— Text provided —
* * * * * * * * *
Week ago Saturday, the neighbor across the street brought over his ladder and cleaned the maple seeds out of my back porch downspout.  We thought he'd got them all, till it rained hard that afternoon and the gutter was still overflowing.  I was watching the spout over the rain barrel, when whoosh!!!  the last of the clog cleared and that water exploded out of the spout and, completely missing the barrel, made a small temporary pond in my back yard.

It settled down and filled the barrel, and we got another good barrel-filler the 23rd.  Hope we get another soon.  That's the last it's rained worth a darn around here.

What else?  Once the leaves were gone from their spot in the west border, I moved the broken bricks I put there two years ago, then dug out the river rock and took up the landscape fabric.  Discovered a cool thing when I did:  the previous owners, when they put in the board fence, lined the foot of it with brick pavers.  Funny, it's only like this on the west side.  Looks like it keeps small creatures from burrowing underneath.  I laid another row of bricks over that, since the fence has shifted a bit.

That done, I was able to turn my compost pile.  Lots of nice dirt on the bottom, which I'll have to decide where to use.  Maybe I can fill the depressions in my front lawn.  Heaven knows that with this dry spell the grass in those areas might be dead already.
* * * * * * * * *
(Saved entries)
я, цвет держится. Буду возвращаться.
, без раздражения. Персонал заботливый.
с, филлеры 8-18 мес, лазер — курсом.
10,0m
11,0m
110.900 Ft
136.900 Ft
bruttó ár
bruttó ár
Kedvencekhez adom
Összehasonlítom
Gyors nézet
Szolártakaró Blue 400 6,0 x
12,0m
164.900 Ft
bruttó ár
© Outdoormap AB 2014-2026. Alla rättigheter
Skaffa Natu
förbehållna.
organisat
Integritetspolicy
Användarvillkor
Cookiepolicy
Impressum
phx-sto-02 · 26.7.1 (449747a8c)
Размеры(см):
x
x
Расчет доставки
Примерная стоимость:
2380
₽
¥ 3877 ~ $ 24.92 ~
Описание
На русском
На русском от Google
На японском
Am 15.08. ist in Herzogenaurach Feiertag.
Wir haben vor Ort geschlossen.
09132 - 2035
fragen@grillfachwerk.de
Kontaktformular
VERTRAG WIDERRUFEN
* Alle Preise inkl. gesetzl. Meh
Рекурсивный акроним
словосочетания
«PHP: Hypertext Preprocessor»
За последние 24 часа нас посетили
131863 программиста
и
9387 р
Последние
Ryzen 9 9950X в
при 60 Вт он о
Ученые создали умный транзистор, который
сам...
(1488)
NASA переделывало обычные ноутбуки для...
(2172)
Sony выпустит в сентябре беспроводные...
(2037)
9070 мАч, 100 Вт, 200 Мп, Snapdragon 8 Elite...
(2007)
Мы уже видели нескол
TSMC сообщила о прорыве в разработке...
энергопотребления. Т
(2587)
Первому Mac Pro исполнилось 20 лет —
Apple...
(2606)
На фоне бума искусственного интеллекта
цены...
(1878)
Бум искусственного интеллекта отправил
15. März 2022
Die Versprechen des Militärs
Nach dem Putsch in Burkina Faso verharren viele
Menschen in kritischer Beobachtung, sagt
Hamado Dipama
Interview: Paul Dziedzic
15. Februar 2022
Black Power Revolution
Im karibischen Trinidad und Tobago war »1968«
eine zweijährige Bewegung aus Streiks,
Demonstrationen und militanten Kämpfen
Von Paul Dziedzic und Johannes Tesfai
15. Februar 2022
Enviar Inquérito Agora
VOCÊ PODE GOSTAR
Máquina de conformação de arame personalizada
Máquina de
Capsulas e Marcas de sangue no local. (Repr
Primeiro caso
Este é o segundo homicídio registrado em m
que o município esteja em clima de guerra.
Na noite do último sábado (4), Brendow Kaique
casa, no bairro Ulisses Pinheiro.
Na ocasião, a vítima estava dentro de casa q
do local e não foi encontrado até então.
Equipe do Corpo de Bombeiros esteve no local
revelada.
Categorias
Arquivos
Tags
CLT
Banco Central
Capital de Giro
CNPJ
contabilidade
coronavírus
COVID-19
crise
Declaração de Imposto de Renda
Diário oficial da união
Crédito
* * * * * * * * *
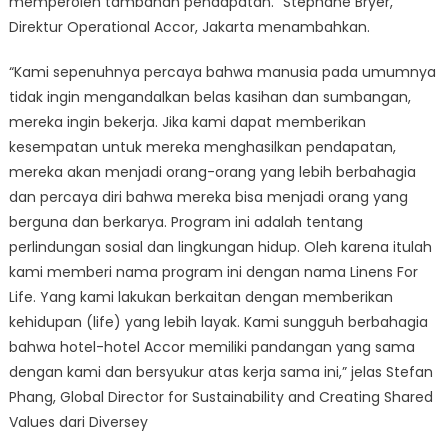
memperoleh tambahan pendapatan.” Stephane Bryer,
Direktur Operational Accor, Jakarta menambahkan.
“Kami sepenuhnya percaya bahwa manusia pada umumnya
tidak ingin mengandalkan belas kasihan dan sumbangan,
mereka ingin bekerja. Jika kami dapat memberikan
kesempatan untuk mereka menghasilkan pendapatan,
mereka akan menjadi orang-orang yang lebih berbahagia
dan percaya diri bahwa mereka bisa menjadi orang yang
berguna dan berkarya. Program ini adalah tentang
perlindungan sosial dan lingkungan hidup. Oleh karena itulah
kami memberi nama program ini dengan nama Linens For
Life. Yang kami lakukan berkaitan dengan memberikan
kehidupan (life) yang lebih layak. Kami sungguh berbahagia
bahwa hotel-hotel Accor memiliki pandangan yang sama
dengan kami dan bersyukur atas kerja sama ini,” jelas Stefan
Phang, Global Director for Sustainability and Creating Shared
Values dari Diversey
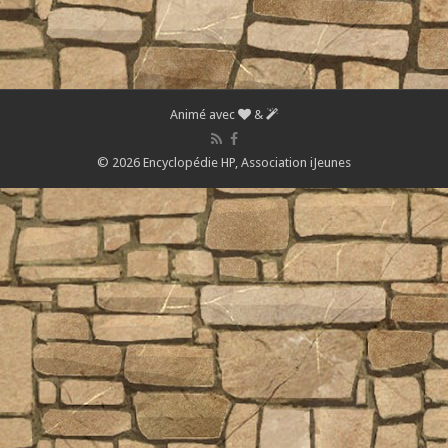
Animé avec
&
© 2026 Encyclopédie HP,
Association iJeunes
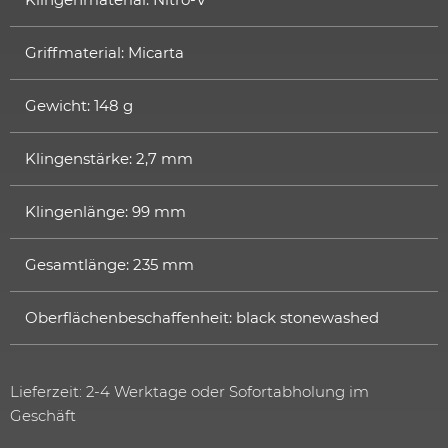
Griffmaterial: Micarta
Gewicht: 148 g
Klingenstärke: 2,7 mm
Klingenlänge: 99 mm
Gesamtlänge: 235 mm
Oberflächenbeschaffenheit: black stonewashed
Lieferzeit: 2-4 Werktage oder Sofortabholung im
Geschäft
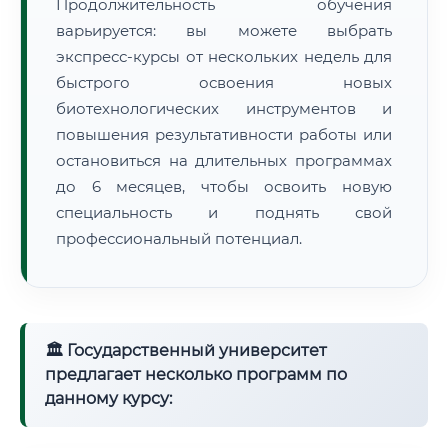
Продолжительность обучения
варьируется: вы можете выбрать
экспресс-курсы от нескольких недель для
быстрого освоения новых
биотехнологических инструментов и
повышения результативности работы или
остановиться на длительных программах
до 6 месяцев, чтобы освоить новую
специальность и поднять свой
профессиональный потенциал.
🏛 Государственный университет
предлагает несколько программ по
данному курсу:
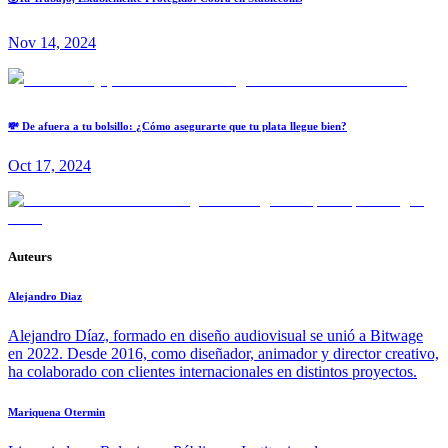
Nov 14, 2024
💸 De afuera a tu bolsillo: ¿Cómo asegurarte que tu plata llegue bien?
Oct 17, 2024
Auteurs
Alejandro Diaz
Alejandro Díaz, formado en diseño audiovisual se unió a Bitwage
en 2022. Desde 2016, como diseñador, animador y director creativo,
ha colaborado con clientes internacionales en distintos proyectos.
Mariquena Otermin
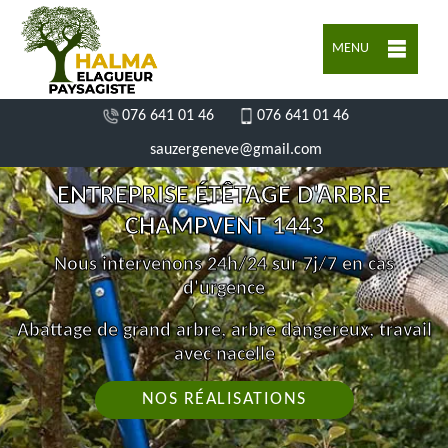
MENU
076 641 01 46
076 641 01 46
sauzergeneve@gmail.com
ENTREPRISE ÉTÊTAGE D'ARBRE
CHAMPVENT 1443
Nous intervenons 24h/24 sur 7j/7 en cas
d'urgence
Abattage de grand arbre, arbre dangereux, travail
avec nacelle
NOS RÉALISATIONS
* * * * * * * * *
— Task —
Reproduce the yard-work text starting at the words "What else?  Once" and stopping after "be dead already.", but change "compost pile" to "mulch pile". The records have no connection to the text.

— Written answer —
What else?  Once the leaves were gone from their spot in the west border, I moved the broken bricks I put there two years ago, then dug out the river rock and took up the landscape fabric.  Discovered a cool thing when I did:  the previous owners, when they put in the board fence, lined the foot of it with brick pavers.  Funny, it's only like this on the west side.  Looks like it keeps small creatures from burrowing underneath.  I laid another row of bricks over that, since the fence has shifted a bit.

That done, I was able to turn my mulch pile.  Lots of nice dirt on the bottom, which I'll have to decide where to use.  Maybe I can fill the depressions in my front lawn.  Heaven knows that with this dry spell the grass in those areas might be dead already.